### WHAT THIS TASK INVOLVES
The stretch wanted below opens at the line containing "0.410000 0.820000 ;" and closes at the line containing "2.260000 3.075000 ;". Please return it exactly, with no other lines.

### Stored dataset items

Segment Open

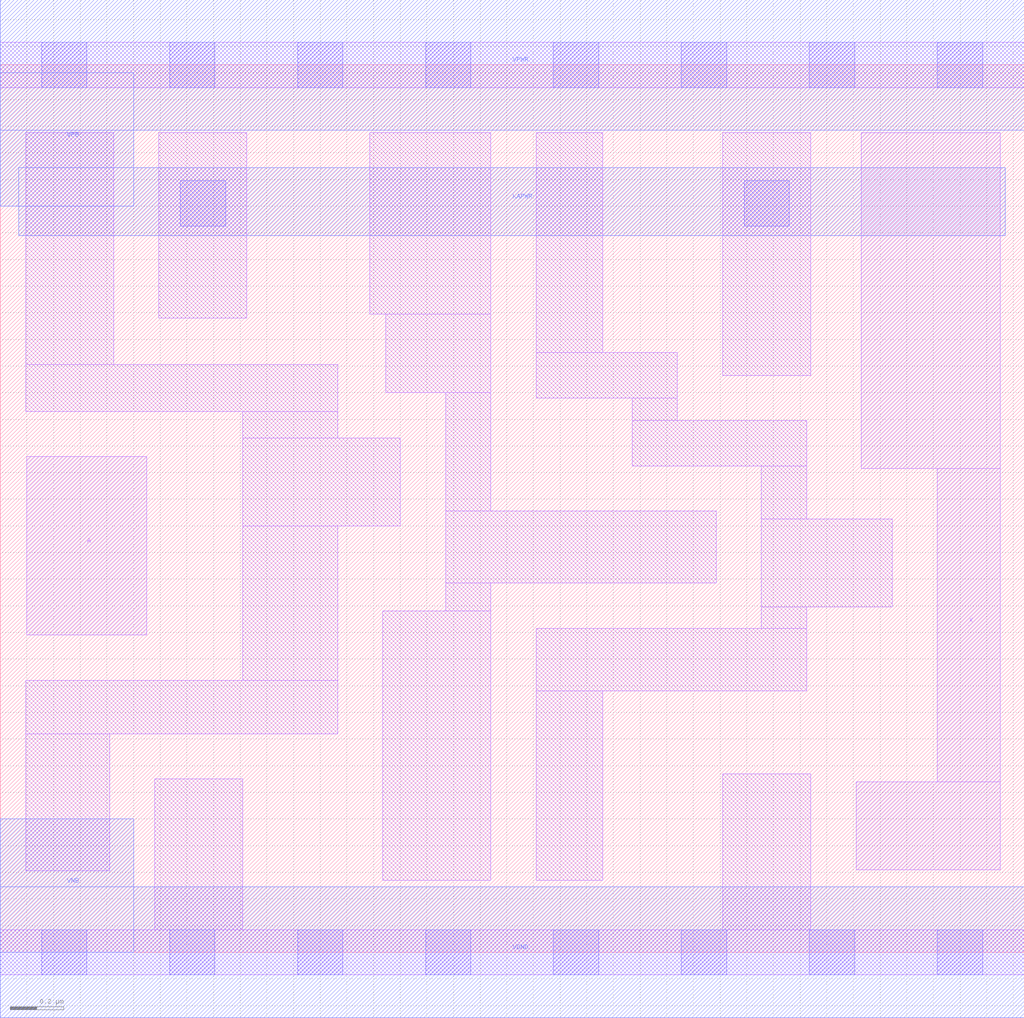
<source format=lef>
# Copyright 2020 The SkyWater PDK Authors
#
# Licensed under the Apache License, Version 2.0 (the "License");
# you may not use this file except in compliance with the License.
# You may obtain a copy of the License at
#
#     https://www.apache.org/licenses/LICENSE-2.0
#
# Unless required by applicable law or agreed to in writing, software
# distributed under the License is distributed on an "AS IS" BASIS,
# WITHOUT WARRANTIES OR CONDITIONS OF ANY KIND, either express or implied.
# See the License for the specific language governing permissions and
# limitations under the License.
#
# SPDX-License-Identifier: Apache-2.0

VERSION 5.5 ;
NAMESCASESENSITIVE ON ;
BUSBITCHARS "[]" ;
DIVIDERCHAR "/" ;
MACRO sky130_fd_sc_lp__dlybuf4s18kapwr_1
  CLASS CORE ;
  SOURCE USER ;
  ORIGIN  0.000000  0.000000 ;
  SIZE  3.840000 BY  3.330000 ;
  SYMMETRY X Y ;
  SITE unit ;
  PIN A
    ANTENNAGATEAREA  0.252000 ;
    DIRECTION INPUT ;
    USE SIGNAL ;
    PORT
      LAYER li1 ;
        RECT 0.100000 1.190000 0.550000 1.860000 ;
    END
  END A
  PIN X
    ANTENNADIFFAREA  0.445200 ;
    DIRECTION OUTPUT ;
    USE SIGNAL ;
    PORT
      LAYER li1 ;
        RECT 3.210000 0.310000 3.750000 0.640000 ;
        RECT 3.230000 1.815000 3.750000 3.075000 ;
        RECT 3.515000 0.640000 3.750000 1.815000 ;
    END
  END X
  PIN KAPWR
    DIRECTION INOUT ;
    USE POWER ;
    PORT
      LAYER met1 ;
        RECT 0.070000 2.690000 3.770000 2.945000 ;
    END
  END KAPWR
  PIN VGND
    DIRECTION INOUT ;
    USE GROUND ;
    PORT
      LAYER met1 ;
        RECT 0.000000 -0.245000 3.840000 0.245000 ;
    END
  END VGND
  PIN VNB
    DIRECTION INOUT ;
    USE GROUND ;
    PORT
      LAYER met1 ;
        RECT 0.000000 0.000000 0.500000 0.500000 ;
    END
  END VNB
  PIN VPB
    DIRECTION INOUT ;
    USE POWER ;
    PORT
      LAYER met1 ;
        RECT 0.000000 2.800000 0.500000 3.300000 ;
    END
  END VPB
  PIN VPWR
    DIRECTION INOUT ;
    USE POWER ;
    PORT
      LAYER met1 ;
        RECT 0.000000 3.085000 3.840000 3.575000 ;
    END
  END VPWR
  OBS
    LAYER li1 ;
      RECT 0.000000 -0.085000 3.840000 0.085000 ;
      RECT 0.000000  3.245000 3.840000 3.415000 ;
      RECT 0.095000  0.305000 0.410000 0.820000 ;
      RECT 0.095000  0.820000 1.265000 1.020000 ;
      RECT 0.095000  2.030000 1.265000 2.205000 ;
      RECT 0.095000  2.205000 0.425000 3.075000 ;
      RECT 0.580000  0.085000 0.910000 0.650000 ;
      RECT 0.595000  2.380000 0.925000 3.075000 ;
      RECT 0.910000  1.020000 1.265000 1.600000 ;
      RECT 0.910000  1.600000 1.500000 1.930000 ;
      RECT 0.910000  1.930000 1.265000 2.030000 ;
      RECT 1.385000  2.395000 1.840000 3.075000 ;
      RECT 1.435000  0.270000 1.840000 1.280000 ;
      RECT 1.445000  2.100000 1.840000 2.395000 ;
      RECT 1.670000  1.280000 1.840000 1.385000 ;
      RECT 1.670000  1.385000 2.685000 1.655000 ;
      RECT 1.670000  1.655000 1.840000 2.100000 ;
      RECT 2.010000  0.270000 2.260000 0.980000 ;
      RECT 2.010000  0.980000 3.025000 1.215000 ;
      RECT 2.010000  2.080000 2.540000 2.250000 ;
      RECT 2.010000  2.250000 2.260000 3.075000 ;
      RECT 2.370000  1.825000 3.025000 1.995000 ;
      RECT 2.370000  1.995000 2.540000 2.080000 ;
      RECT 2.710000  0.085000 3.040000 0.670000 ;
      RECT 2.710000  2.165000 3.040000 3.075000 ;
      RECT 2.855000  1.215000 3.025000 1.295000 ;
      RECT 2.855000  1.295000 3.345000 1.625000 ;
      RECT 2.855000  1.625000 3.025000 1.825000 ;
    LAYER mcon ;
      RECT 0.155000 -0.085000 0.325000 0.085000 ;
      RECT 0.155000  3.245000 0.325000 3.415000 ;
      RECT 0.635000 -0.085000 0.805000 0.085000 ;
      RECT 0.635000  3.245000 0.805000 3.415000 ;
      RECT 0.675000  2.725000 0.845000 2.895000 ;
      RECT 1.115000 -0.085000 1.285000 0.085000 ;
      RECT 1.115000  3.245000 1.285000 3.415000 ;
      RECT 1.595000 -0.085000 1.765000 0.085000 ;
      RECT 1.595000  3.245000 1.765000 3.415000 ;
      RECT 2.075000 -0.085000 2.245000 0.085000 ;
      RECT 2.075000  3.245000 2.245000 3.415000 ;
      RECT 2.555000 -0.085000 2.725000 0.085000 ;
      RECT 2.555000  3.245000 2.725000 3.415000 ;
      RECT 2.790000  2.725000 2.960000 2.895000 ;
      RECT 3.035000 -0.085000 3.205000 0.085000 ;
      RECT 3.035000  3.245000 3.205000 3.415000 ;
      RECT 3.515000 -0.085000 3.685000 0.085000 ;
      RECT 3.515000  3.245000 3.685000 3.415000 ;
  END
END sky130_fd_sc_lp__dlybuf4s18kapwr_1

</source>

Segment Closed
Segment Open

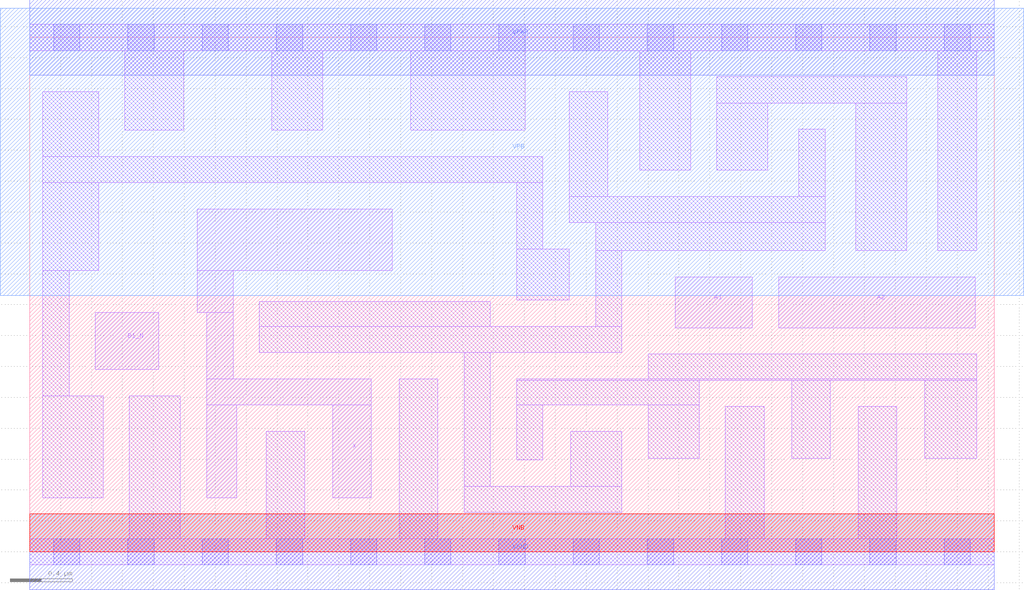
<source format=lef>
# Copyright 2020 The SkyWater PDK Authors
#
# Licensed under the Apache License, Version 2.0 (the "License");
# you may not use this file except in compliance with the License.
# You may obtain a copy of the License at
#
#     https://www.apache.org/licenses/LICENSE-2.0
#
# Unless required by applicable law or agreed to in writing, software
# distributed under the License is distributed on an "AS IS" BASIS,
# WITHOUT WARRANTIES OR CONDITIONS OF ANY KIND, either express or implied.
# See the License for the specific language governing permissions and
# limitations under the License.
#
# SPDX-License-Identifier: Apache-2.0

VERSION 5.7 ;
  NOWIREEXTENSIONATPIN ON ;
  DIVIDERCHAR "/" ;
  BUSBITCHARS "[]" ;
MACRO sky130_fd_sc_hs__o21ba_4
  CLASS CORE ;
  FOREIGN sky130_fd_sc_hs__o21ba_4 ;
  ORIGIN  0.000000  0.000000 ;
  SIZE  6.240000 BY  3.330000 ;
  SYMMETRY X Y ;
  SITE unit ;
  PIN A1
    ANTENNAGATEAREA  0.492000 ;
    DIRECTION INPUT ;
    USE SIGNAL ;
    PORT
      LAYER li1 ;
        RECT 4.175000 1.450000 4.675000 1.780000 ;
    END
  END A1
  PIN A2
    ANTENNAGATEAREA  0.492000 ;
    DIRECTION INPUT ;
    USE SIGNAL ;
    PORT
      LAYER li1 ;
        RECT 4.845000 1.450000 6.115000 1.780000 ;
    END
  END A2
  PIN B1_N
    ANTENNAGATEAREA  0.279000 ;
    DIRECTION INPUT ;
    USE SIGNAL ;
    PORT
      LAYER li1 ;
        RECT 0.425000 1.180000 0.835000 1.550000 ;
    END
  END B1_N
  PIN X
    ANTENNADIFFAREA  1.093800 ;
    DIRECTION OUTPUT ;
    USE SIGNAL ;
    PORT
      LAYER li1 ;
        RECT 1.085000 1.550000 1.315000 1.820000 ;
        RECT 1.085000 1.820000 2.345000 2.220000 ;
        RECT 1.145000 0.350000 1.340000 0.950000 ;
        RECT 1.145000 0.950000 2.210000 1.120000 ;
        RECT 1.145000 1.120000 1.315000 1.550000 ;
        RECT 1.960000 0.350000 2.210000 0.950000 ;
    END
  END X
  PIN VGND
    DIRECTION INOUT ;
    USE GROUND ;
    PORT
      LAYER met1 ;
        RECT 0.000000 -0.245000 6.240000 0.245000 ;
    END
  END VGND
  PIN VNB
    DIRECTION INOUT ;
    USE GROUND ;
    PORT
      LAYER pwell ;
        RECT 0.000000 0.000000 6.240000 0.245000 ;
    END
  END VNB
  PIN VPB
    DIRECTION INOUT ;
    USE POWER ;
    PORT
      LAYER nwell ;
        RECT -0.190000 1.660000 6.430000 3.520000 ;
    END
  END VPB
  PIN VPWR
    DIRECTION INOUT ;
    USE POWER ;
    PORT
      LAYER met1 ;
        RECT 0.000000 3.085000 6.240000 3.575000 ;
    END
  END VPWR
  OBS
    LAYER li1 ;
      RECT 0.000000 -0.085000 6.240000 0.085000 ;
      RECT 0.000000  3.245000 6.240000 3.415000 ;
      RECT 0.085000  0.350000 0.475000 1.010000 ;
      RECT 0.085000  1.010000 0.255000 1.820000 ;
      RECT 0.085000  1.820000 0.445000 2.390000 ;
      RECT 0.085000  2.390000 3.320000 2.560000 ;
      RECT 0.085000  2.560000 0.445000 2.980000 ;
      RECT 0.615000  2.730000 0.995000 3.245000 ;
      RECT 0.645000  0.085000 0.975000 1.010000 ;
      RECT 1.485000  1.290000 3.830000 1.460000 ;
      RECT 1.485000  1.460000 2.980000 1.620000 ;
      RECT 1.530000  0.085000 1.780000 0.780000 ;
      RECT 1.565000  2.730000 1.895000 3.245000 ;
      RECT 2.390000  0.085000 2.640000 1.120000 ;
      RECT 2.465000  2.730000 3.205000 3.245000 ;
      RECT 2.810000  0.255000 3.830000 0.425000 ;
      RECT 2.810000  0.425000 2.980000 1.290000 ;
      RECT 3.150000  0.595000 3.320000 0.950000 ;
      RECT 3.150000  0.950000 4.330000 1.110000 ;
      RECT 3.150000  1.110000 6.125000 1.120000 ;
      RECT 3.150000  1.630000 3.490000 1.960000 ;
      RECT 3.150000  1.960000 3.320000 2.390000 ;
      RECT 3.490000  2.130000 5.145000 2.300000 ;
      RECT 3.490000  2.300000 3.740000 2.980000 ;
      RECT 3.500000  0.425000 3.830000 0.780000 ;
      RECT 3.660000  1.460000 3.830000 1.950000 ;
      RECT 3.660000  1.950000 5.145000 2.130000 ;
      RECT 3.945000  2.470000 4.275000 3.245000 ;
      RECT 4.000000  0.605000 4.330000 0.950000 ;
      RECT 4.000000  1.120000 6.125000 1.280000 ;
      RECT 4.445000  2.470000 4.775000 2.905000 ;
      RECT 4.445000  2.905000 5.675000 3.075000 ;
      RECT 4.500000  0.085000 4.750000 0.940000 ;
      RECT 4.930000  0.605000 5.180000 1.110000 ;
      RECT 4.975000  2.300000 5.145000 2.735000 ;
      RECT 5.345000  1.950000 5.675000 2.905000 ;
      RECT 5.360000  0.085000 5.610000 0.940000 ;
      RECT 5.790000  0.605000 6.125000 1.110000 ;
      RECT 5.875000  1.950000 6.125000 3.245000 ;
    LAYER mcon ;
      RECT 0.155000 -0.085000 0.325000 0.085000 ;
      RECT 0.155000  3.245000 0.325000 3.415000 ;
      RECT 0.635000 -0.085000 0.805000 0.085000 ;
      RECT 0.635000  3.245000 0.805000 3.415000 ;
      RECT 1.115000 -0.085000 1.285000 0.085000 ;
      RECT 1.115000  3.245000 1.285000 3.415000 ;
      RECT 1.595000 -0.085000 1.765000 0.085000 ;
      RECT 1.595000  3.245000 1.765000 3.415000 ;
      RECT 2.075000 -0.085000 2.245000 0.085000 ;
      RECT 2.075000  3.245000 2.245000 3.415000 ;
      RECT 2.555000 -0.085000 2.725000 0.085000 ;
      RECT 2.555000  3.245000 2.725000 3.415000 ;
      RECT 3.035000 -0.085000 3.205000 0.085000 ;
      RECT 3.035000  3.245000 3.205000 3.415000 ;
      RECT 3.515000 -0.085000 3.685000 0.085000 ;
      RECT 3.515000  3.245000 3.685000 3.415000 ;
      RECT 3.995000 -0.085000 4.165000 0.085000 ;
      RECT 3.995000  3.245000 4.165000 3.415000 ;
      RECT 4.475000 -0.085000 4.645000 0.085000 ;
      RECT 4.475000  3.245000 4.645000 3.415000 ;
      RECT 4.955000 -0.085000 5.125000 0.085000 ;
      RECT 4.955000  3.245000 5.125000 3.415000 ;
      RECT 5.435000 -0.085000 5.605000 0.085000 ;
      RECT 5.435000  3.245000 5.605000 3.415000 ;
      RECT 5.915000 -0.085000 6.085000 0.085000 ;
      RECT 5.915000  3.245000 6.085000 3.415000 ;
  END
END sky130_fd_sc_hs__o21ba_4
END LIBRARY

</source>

Segment Closed
Segment Open

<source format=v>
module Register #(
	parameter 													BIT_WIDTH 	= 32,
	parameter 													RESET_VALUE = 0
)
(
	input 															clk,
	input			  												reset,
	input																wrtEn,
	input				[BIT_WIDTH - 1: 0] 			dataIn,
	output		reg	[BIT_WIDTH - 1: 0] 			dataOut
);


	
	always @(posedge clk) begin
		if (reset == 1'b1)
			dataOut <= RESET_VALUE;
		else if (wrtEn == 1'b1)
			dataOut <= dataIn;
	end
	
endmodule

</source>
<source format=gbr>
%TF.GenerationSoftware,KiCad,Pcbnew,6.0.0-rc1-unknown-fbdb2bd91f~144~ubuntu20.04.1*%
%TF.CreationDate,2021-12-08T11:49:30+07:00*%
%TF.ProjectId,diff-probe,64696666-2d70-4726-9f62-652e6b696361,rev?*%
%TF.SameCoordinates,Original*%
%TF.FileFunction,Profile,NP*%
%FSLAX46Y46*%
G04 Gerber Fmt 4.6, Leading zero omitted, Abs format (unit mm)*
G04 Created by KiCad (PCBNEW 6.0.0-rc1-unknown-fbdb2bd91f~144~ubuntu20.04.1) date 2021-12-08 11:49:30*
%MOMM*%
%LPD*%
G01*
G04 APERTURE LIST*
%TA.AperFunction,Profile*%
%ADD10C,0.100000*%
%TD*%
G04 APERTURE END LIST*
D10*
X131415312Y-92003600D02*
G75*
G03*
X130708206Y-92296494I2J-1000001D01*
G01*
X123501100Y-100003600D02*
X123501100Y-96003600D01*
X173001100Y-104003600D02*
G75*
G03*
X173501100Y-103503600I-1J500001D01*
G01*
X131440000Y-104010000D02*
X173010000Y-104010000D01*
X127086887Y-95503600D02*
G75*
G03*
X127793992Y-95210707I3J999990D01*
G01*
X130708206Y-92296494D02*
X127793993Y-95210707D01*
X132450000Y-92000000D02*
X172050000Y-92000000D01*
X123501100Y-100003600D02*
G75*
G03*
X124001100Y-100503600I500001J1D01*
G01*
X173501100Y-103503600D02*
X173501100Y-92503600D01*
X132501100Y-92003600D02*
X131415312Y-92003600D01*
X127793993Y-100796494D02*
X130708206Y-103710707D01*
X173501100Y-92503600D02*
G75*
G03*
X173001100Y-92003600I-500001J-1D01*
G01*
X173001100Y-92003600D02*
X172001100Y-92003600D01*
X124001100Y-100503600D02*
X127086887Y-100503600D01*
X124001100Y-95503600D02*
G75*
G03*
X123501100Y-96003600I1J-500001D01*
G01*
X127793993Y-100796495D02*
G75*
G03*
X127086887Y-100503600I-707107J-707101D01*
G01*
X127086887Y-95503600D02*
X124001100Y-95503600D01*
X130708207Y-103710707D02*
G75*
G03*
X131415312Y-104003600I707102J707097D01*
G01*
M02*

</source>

Segment Closed

### RESULT OF THIS EXERCISE
      RECT 0.095000  0.305000 0.410000 0.820000 ;
      RECT 0.095000  0.820000 1.265000 1.020000 ;
      RECT 0.095000  2.030000 1.265000 2.205000 ;
      RECT 0.095000  2.205000 0.425000 3.075000 ;
      RECT 0.580000  0.085000 0.910000 0.650000 ;
      RECT 0.595000  2.380000 0.925000 3.075000 ;
      RECT 0.910000  1.020000 1.265000 1.600000 ;
      RECT 0.910000  1.600000 1.500000 1.930000 ;
      RECT 0.910000  1.930000 1.265000 2.030000 ;
      RECT 1.385000  2.395000 1.840000 3.075000 ;
      RECT 1.435000  0.270000 1.840000 1.280000 ;
      RECT 1.445000  2.100000 1.840000 2.395000 ;
      RECT 1.670000  1.280000 1.840000 1.385000 ;
      RECT 1.670000  1.385000 2.685000 1.655000 ;
      RECT 1.670000  1.655000 1.840000 2.100000 ;
      RECT 2.010000  0.270000 2.260000 0.980000 ;
      RECT 2.010000  0.980000 3.025000 1.215000 ;
      RECT 2.010000  2.080000 2.540000 2.250000 ;
      RECT 2.010000  2.250000 2.260000 3.075000 ;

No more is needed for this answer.